Attributed to Mr. Lokanath Panda, COO, BLS E-Services Ltd.

The Business Correspondent (BC) network has become a backbone for Financial Inclusion (FI) in the country since it was introduced nearly two decades ago. The BC model was designed to bridge the gap between formal banking services and underserved populations, particularly in rural areas. Challenges such as physical distance and linguistic barriers have historically restricted access to organised finance for many communities. The BC network addresses these gaps by offering ease of service at the doorstep, bringing financial services directly to rural populations.
Despite its critical role, the BC model is under strain due to several challenges. Commission rates have remained stagnant despite inflation and rising operational costs, impacting the commercial viability of BC agents. At the same time, with other sectors like e-commerce opening up, there is increasing churn in the channel.
The BC model provides essential banking services at customers’ doorsteps and helps banks significantly reduce branch operating costs while servicing large sections of the population. Banks need to further incentivise BCs and provide them with more earning opportunities to ensure their long-term participation in the Financial Inclusion ecosystem.
We expect that the Honourable Finance Minister, Smt. Nirmala Sitharaman, in the upcoming Union Budget, will address issues related to the BC channel, including diversification of their income streams through a wider bouquet of services. Another key focus area should be addressing the liquidity challenges faced by BCs.
The National Strategy for Financial Inclusion 2025–30, a vision document by the RBI, also recommends expanding the Payment Infrastructure Fund, with its usage extended to support Business Correspondents (BCs) and Customer Service Points (CSPs). BCs and CSPs bear recurring costs to upgrade outlet infrastructure (such as GPS devices, L1 biometrics, CCTV, and counterfeit currency note detectors) to comply with evolving RBI, UIDAI, and bank guidelines.
Targeted incentives for BCs conducting financial literacy camps, social security scheme enrolment drives, and Re-KYC camps may also be introduced. BCs and CSPs invest significant time and resources in customer mobilisation and promotional activities for these government, RBI, and bank priority initiatives.
There is also a need to enable BCs as Digital Loan Partners by authorising them to digitally source, service, and recover small-ticket loans. Banks’ high operational costs often hinder the availability of small credit. Leveraging BCs’ local presence offers a more accessible and cost-effective solution for managing the entire lifecycle of microloans.

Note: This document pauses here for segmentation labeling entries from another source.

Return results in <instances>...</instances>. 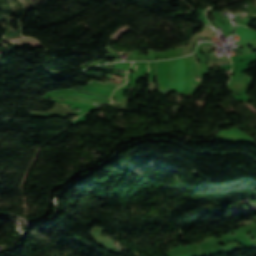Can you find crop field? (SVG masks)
<instances>
[{"label":"crop field","instance_id":"obj_1","mask_svg":"<svg viewBox=\"0 0 256 256\" xmlns=\"http://www.w3.org/2000/svg\"><path fill=\"white\" fill-rule=\"evenodd\" d=\"M138 65H136V69H137Z\"/></svg>","mask_w":256,"mask_h":256}]
</instances>
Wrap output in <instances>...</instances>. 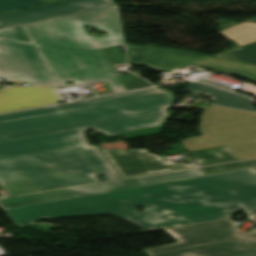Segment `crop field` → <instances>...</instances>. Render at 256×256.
Segmentation results:
<instances>
[{"label": "crop field", "mask_w": 256, "mask_h": 256, "mask_svg": "<svg viewBox=\"0 0 256 256\" xmlns=\"http://www.w3.org/2000/svg\"><path fill=\"white\" fill-rule=\"evenodd\" d=\"M137 206L145 211L137 213ZM239 210L247 214L256 210V167L5 211L20 227L39 219L111 214L158 229L228 218Z\"/></svg>", "instance_id": "8a807250"}, {"label": "crop field", "mask_w": 256, "mask_h": 256, "mask_svg": "<svg viewBox=\"0 0 256 256\" xmlns=\"http://www.w3.org/2000/svg\"><path fill=\"white\" fill-rule=\"evenodd\" d=\"M170 91L158 88L98 98L97 106L0 122V157H24L74 148L96 176L121 178L84 132L121 133L126 139L160 133L171 118Z\"/></svg>", "instance_id": "ac0d7876"}, {"label": "crop field", "mask_w": 256, "mask_h": 256, "mask_svg": "<svg viewBox=\"0 0 256 256\" xmlns=\"http://www.w3.org/2000/svg\"><path fill=\"white\" fill-rule=\"evenodd\" d=\"M82 24L108 36L89 37ZM58 85L107 82L112 92L125 90L101 48L124 44L117 5L24 25Z\"/></svg>", "instance_id": "34b2d1b8"}, {"label": "crop field", "mask_w": 256, "mask_h": 256, "mask_svg": "<svg viewBox=\"0 0 256 256\" xmlns=\"http://www.w3.org/2000/svg\"><path fill=\"white\" fill-rule=\"evenodd\" d=\"M96 181L74 149L0 161V196Z\"/></svg>", "instance_id": "412701ff"}, {"label": "crop field", "mask_w": 256, "mask_h": 256, "mask_svg": "<svg viewBox=\"0 0 256 256\" xmlns=\"http://www.w3.org/2000/svg\"><path fill=\"white\" fill-rule=\"evenodd\" d=\"M177 243L143 250L146 256H155L226 241L256 248V228L249 233L238 230L237 224L229 220L164 230Z\"/></svg>", "instance_id": "f4fd0767"}, {"label": "crop field", "mask_w": 256, "mask_h": 256, "mask_svg": "<svg viewBox=\"0 0 256 256\" xmlns=\"http://www.w3.org/2000/svg\"><path fill=\"white\" fill-rule=\"evenodd\" d=\"M0 77L28 85H57L34 44L0 39ZM8 87L0 86V90Z\"/></svg>", "instance_id": "dd49c442"}, {"label": "crop field", "mask_w": 256, "mask_h": 256, "mask_svg": "<svg viewBox=\"0 0 256 256\" xmlns=\"http://www.w3.org/2000/svg\"><path fill=\"white\" fill-rule=\"evenodd\" d=\"M122 178L191 168L194 166L183 163H171L157 155L150 154L146 149L105 150L97 146Z\"/></svg>", "instance_id": "e52e79f7"}, {"label": "crop field", "mask_w": 256, "mask_h": 256, "mask_svg": "<svg viewBox=\"0 0 256 256\" xmlns=\"http://www.w3.org/2000/svg\"><path fill=\"white\" fill-rule=\"evenodd\" d=\"M144 185L143 182L140 180L139 177L124 179L119 181L113 182H105V183H98V184H91L85 186H78V187H71V188H64L58 190H51L45 192H38V193H31L25 195H18L12 197H5L0 198V207H10L16 205H23L71 196H78V195H85L91 193H98V192H105V191H112L136 186Z\"/></svg>", "instance_id": "d8731c3e"}, {"label": "crop field", "mask_w": 256, "mask_h": 256, "mask_svg": "<svg viewBox=\"0 0 256 256\" xmlns=\"http://www.w3.org/2000/svg\"><path fill=\"white\" fill-rule=\"evenodd\" d=\"M112 0H69L0 15V28L25 24L59 15L113 5Z\"/></svg>", "instance_id": "5a996713"}, {"label": "crop field", "mask_w": 256, "mask_h": 256, "mask_svg": "<svg viewBox=\"0 0 256 256\" xmlns=\"http://www.w3.org/2000/svg\"><path fill=\"white\" fill-rule=\"evenodd\" d=\"M130 63L145 64L158 70L177 67L209 56L187 51L127 46Z\"/></svg>", "instance_id": "3316defc"}, {"label": "crop field", "mask_w": 256, "mask_h": 256, "mask_svg": "<svg viewBox=\"0 0 256 256\" xmlns=\"http://www.w3.org/2000/svg\"><path fill=\"white\" fill-rule=\"evenodd\" d=\"M59 101L53 88L11 87L0 91V112L54 104Z\"/></svg>", "instance_id": "28ad6ade"}, {"label": "crop field", "mask_w": 256, "mask_h": 256, "mask_svg": "<svg viewBox=\"0 0 256 256\" xmlns=\"http://www.w3.org/2000/svg\"><path fill=\"white\" fill-rule=\"evenodd\" d=\"M186 91L194 95L211 97V104L214 105L256 111V108L252 106V102L248 98L207 85L188 83Z\"/></svg>", "instance_id": "d1516ede"}, {"label": "crop field", "mask_w": 256, "mask_h": 256, "mask_svg": "<svg viewBox=\"0 0 256 256\" xmlns=\"http://www.w3.org/2000/svg\"><path fill=\"white\" fill-rule=\"evenodd\" d=\"M166 256H256V250L227 243Z\"/></svg>", "instance_id": "22f410ed"}, {"label": "crop field", "mask_w": 256, "mask_h": 256, "mask_svg": "<svg viewBox=\"0 0 256 256\" xmlns=\"http://www.w3.org/2000/svg\"><path fill=\"white\" fill-rule=\"evenodd\" d=\"M191 158L197 166L237 160L227 146L194 151L191 152Z\"/></svg>", "instance_id": "cbeb9de0"}, {"label": "crop field", "mask_w": 256, "mask_h": 256, "mask_svg": "<svg viewBox=\"0 0 256 256\" xmlns=\"http://www.w3.org/2000/svg\"><path fill=\"white\" fill-rule=\"evenodd\" d=\"M93 105H96L95 100H88V101H84V102L66 104V105L56 106V107L38 108V109L30 110V111L0 115V121L36 116V115H41V114L53 113V112L82 108V107H88V106H93ZM0 160H2V158H0Z\"/></svg>", "instance_id": "5142ce71"}, {"label": "crop field", "mask_w": 256, "mask_h": 256, "mask_svg": "<svg viewBox=\"0 0 256 256\" xmlns=\"http://www.w3.org/2000/svg\"><path fill=\"white\" fill-rule=\"evenodd\" d=\"M219 32L241 46L256 41V24L254 23L244 22Z\"/></svg>", "instance_id": "d9b57169"}, {"label": "crop field", "mask_w": 256, "mask_h": 256, "mask_svg": "<svg viewBox=\"0 0 256 256\" xmlns=\"http://www.w3.org/2000/svg\"><path fill=\"white\" fill-rule=\"evenodd\" d=\"M204 175L196 169L140 177L145 185Z\"/></svg>", "instance_id": "733c2abd"}, {"label": "crop field", "mask_w": 256, "mask_h": 256, "mask_svg": "<svg viewBox=\"0 0 256 256\" xmlns=\"http://www.w3.org/2000/svg\"><path fill=\"white\" fill-rule=\"evenodd\" d=\"M216 57H222L256 65V42Z\"/></svg>", "instance_id": "4a817a6b"}, {"label": "crop field", "mask_w": 256, "mask_h": 256, "mask_svg": "<svg viewBox=\"0 0 256 256\" xmlns=\"http://www.w3.org/2000/svg\"><path fill=\"white\" fill-rule=\"evenodd\" d=\"M0 38L32 43L23 25L0 29Z\"/></svg>", "instance_id": "bc2a9ffb"}, {"label": "crop field", "mask_w": 256, "mask_h": 256, "mask_svg": "<svg viewBox=\"0 0 256 256\" xmlns=\"http://www.w3.org/2000/svg\"><path fill=\"white\" fill-rule=\"evenodd\" d=\"M44 4L40 0H0V13Z\"/></svg>", "instance_id": "214f88e0"}, {"label": "crop field", "mask_w": 256, "mask_h": 256, "mask_svg": "<svg viewBox=\"0 0 256 256\" xmlns=\"http://www.w3.org/2000/svg\"><path fill=\"white\" fill-rule=\"evenodd\" d=\"M120 77L124 82L125 86L128 88V90L149 86L147 81L143 80L140 77H136L132 74L120 75Z\"/></svg>", "instance_id": "92a150f3"}, {"label": "crop field", "mask_w": 256, "mask_h": 256, "mask_svg": "<svg viewBox=\"0 0 256 256\" xmlns=\"http://www.w3.org/2000/svg\"><path fill=\"white\" fill-rule=\"evenodd\" d=\"M239 168H241V166L238 164V162H235L227 165L201 168L198 170L204 174H212V173L225 172V171H230V170L239 169Z\"/></svg>", "instance_id": "dafd665d"}, {"label": "crop field", "mask_w": 256, "mask_h": 256, "mask_svg": "<svg viewBox=\"0 0 256 256\" xmlns=\"http://www.w3.org/2000/svg\"><path fill=\"white\" fill-rule=\"evenodd\" d=\"M104 51L108 54V56H109L113 65L127 63L126 55H125V53H121L119 47L112 48V49H107V50H104Z\"/></svg>", "instance_id": "00972430"}, {"label": "crop field", "mask_w": 256, "mask_h": 256, "mask_svg": "<svg viewBox=\"0 0 256 256\" xmlns=\"http://www.w3.org/2000/svg\"><path fill=\"white\" fill-rule=\"evenodd\" d=\"M239 164L242 166V168L253 167V166H256V159L241 161V162H239Z\"/></svg>", "instance_id": "a9b5d70f"}, {"label": "crop field", "mask_w": 256, "mask_h": 256, "mask_svg": "<svg viewBox=\"0 0 256 256\" xmlns=\"http://www.w3.org/2000/svg\"><path fill=\"white\" fill-rule=\"evenodd\" d=\"M47 4H50V3H55V2H59V1H64V0H41Z\"/></svg>", "instance_id": "4177f3b9"}, {"label": "crop field", "mask_w": 256, "mask_h": 256, "mask_svg": "<svg viewBox=\"0 0 256 256\" xmlns=\"http://www.w3.org/2000/svg\"><path fill=\"white\" fill-rule=\"evenodd\" d=\"M248 220L256 223V214L255 215H252V216H249V217H246ZM256 226V225H255Z\"/></svg>", "instance_id": "730fd06b"}, {"label": "crop field", "mask_w": 256, "mask_h": 256, "mask_svg": "<svg viewBox=\"0 0 256 256\" xmlns=\"http://www.w3.org/2000/svg\"><path fill=\"white\" fill-rule=\"evenodd\" d=\"M249 21H254V22H256V18H254V19H252V20H249Z\"/></svg>", "instance_id": "eef30255"}]
</instances>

Bank CSR funds can be utilised for skilling by directing Corporate Social Responsibility resources toward training and certifying BCs and CSPs. BCs undertake considerable effort and expense in training and upskilling their CSP networks. Additionally, support is needed for essential CSP welfare measures, including cash-in-transit insurance, health cover, and life insurance.
We anticipate that this Union Budget will pave the way for the long-term sustainability of BC services by addressing systemic challenges and creating an equitable operational model. Enhanced training and capacity building will be crucial, especially in value-added services such as selling financial products like insurance and mutual funds to diversify income streams. Soft skills training, particularly in customer-centric approaches, is equally important.